====== Records for the task ======
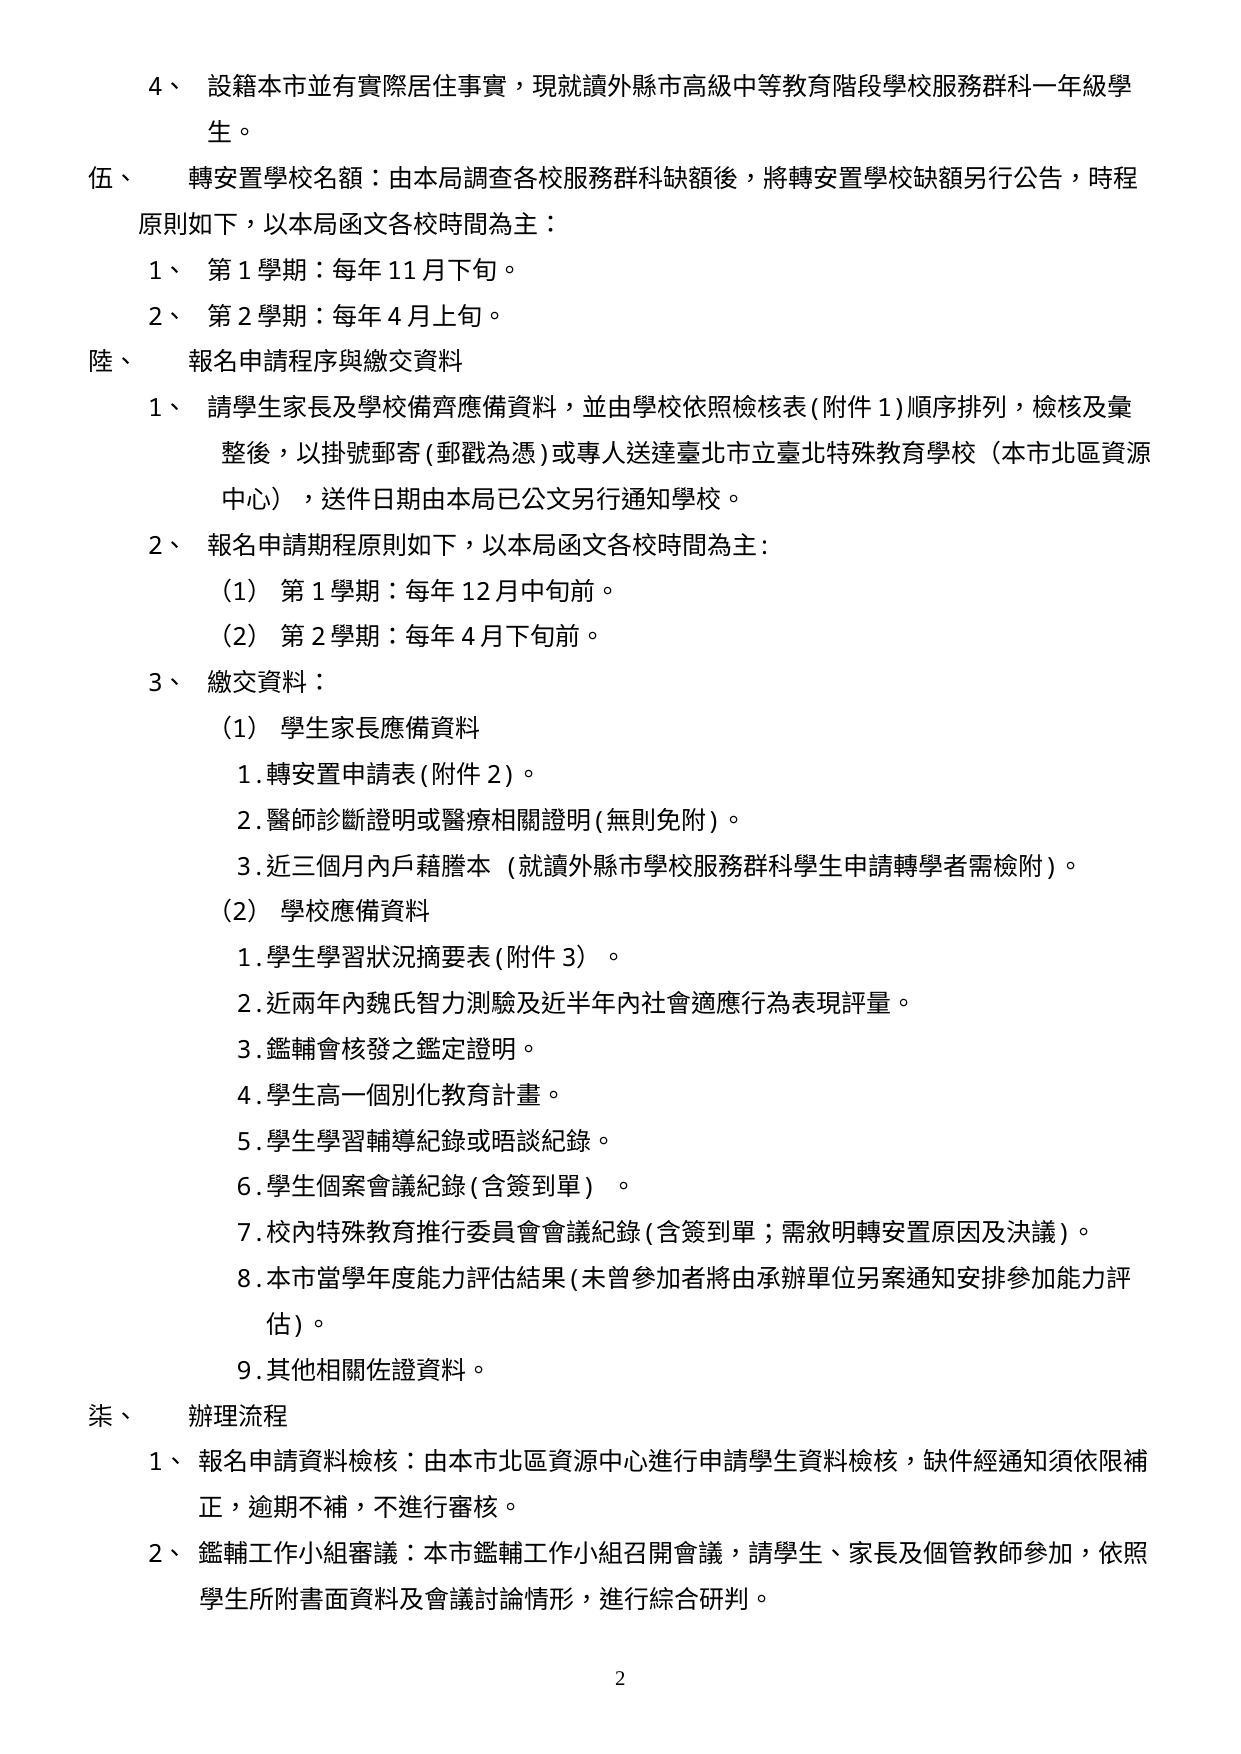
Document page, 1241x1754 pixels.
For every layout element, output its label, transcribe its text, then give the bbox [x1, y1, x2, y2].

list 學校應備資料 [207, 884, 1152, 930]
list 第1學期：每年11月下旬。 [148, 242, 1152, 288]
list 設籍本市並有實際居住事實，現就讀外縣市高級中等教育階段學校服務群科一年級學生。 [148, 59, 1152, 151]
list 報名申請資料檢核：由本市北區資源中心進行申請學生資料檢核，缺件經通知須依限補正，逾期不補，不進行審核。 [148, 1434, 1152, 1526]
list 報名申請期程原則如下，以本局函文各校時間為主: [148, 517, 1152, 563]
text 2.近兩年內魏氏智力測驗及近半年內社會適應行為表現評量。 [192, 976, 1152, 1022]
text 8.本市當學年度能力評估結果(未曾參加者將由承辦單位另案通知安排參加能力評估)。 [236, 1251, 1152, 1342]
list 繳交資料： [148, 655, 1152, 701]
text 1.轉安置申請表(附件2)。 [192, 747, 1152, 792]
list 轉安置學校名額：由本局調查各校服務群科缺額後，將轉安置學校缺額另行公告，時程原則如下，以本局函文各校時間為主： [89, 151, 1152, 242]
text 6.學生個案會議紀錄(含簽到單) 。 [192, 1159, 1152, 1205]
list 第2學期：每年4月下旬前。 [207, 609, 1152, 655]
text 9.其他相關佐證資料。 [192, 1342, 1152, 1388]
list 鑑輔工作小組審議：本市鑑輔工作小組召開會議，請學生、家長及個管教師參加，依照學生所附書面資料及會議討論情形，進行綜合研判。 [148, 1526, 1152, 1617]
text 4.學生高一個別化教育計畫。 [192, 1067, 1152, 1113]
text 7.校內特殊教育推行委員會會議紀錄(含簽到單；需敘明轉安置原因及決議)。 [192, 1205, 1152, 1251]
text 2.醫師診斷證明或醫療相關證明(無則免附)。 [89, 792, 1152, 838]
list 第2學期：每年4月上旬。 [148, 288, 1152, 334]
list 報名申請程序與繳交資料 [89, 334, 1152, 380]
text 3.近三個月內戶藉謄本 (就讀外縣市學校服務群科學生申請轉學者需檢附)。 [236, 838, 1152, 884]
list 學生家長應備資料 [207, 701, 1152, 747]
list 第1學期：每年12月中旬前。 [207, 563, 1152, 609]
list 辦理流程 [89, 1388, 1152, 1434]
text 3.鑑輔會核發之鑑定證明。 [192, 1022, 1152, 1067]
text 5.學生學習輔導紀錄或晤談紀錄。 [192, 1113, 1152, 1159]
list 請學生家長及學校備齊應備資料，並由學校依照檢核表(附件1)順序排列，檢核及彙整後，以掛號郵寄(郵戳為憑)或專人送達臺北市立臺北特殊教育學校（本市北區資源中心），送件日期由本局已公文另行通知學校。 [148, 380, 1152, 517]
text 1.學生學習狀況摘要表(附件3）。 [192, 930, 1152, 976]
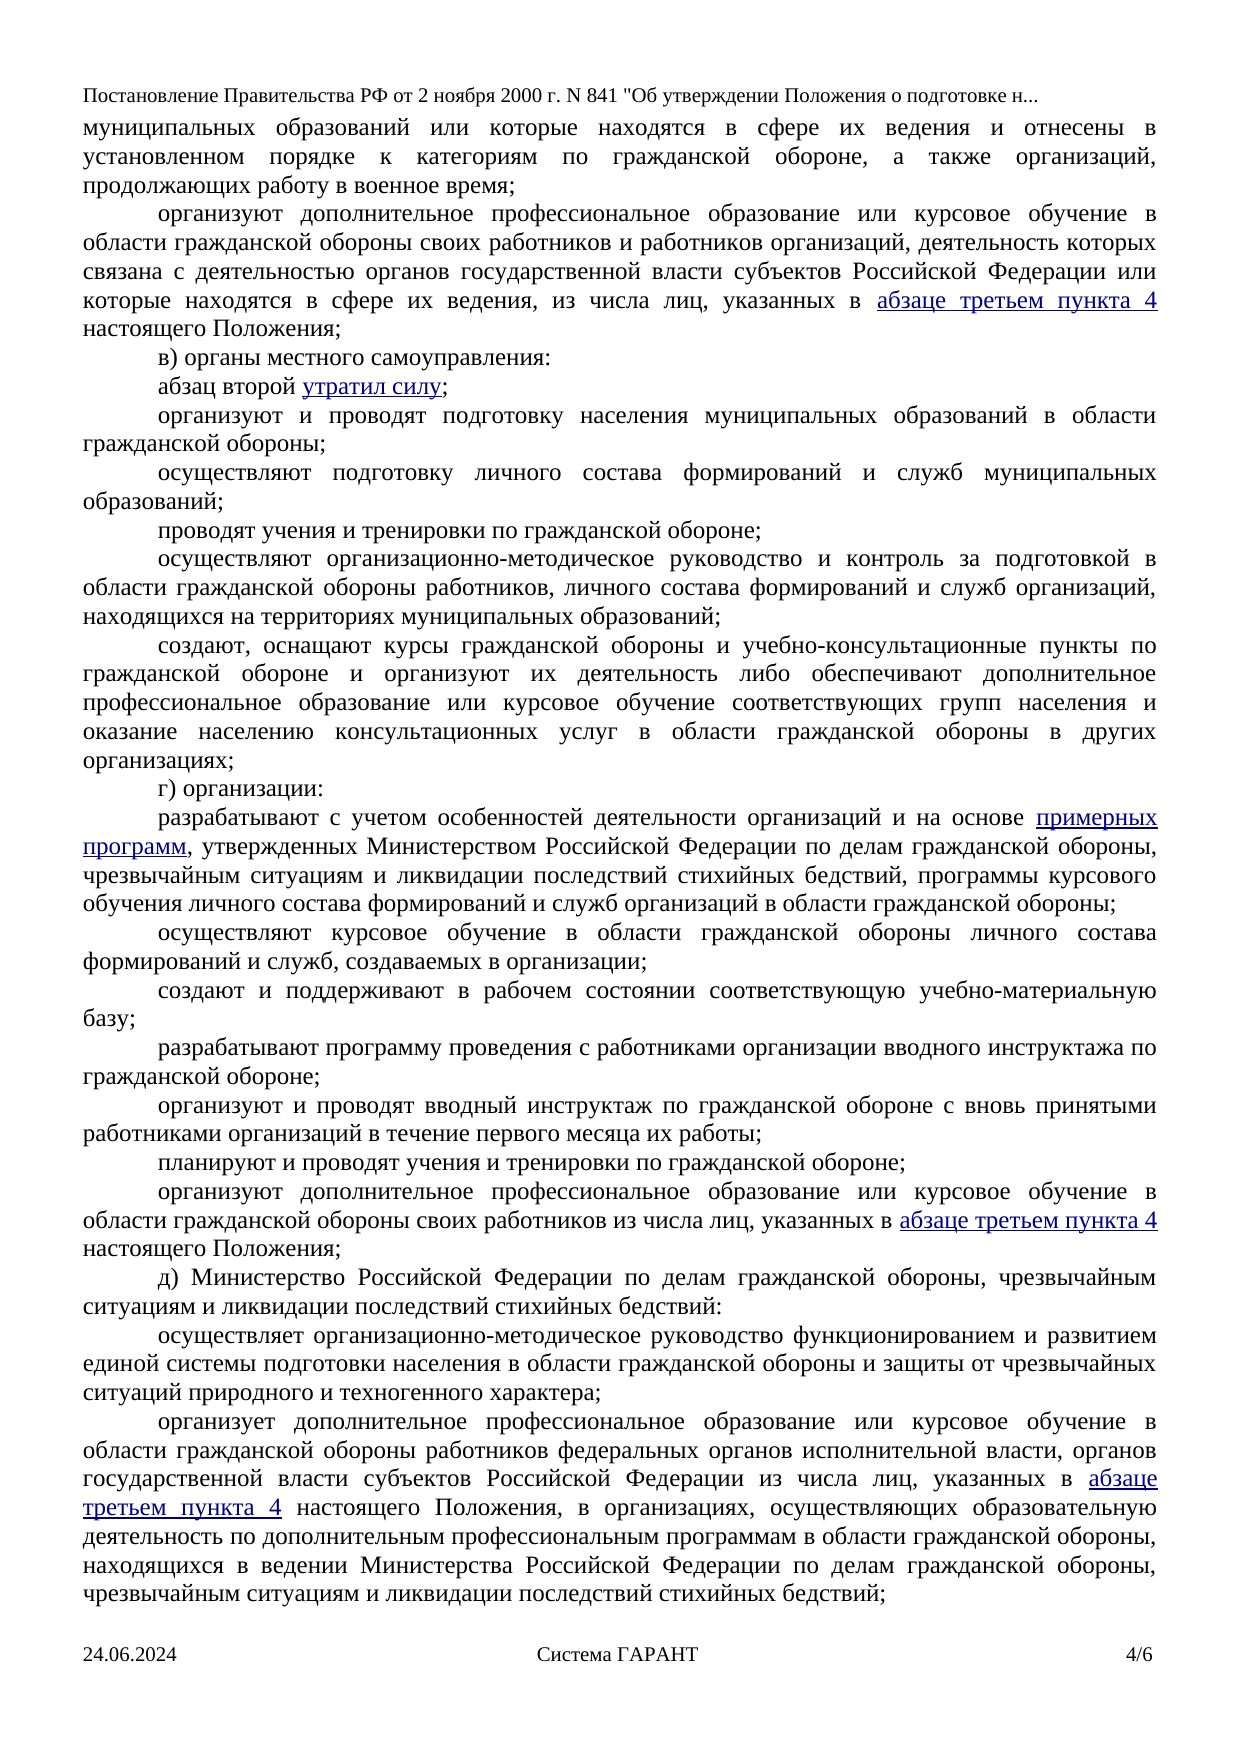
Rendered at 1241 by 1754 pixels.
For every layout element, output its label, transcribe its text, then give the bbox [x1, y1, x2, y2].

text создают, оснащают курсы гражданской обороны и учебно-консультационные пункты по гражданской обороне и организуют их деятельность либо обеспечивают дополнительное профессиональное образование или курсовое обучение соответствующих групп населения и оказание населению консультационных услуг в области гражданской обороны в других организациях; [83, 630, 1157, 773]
======
• _Given problem_:
Please extract every line of the listing above verbatim, leaving the pictures out of your answer.

• _Reply to the exercise_:
Document page, 1241x1754 pixels.
For every layout element, output its label, transcribe its text, then give the bbox [x1, y1, x2, y2].

list 學校應備資料 [207, 884, 1152, 930]
list 第1學期：每年11月下旬。 [148, 242, 1152, 288]
list 設籍本市並有實際居住事實，現就讀外縣市高級中等教育階段學校服務群科一年級學生。 [148, 59, 1152, 151]
list 報名申請資料檢核：由本市北區資源中心進行申請學生資料檢核，缺件經通知須依限補正，逾期不補，不進行審核。 [148, 1434, 1152, 1526]
list 報名申請期程原則如下，以本局函文各校時間為主: [148, 517, 1152, 563]
text 2.近兩年內魏氏智力測驗及近半年內社會適應行為表現評量。 [192, 976, 1152, 1022]
text 8.本市當學年度能力評估結果(未曾參加者將由承辦單位另案通知安排參加能力評估)。 [236, 1251, 1152, 1342]
list 繳交資料： [148, 655, 1152, 701]
text 1.轉安置申請表(附件2)。 [192, 747, 1152, 792]
list 轉安置學校名額：由本局調查各校服務群科缺額後，將轉安置學校缺額另行公告，時程原則如下，以本局函文各校時間為主： [89, 151, 1152, 242]
text 6.學生個案會議紀錄(含簽到單) 。 [192, 1159, 1152, 1205]
list 第2學期：每年4月下旬前。 [207, 609, 1152, 655]
text 9.其他相關佐證資料。 [192, 1342, 1152, 1388]
list 鑑輔工作小組審議：本市鑑輔工作小組召開會議，請學生、家長及個管教師參加，依照學生所附書面資料及會議討論情形，進行綜合研判。 [148, 1526, 1152, 1617]
text 4.學生高一個別化教育計畫。 [192, 1067, 1152, 1113]
text 7.校內特殊教育推行委員會會議紀錄(含簽到單；需敘明轉安置原因及決議)。 [192, 1205, 1152, 1251]
text 2.醫師診斷證明或醫療相關證明(無則免附)。 [89, 792, 1152, 838]
list 第2學期：每年4月上旬。 [148, 288, 1152, 334]
list 報名申請程序與繳交資料 [89, 334, 1152, 380]
text 3.近三個月內戶藉謄本 (就讀外縣市學校服務群科學生申請轉學者需檢附)。 [236, 838, 1152, 884]
list 學生家長應備資料 [207, 701, 1152, 747]
list 第1學期：每年12月中旬前。 [207, 563, 1152, 609]
list 辦理流程 [89, 1388, 1152, 1434]
text 3.鑑輔會核發之鑑定證明。 [192, 1022, 1152, 1067]
text 5.學生學習輔導紀錄或晤談紀錄。 [192, 1113, 1152, 1159]
list 請學生家長及學校備齊應備資料，並由學校依照檢核表(附件1)順序排列，檢核及彙整後，以掛號郵寄(郵戳為憑)或專人送達臺北市立臺北特殊教育學校（本市北區資源中心），送件日期由本局已公文另行通知學校。 [148, 380, 1152, 517]
text 1.學生學習狀況摘要表(附件3）。 [192, 930, 1152, 976]
Rendered at 1241 by 1754 pixels.
For every layout element, output its label, transcribe its text, then give the bbox [x1, y1, x2, y2].

text создают, оснащают курсы гражданской обороны и учебно-консультационные пункты по гражданской обороне и организуют их деятельность либо обеспечивают дополнительное профессиональное образование или курсовое обучение соответствующих групп населения и оказание населению консультационных услуг в области гражданской обороны в других организациях; [83, 630, 1157, 773]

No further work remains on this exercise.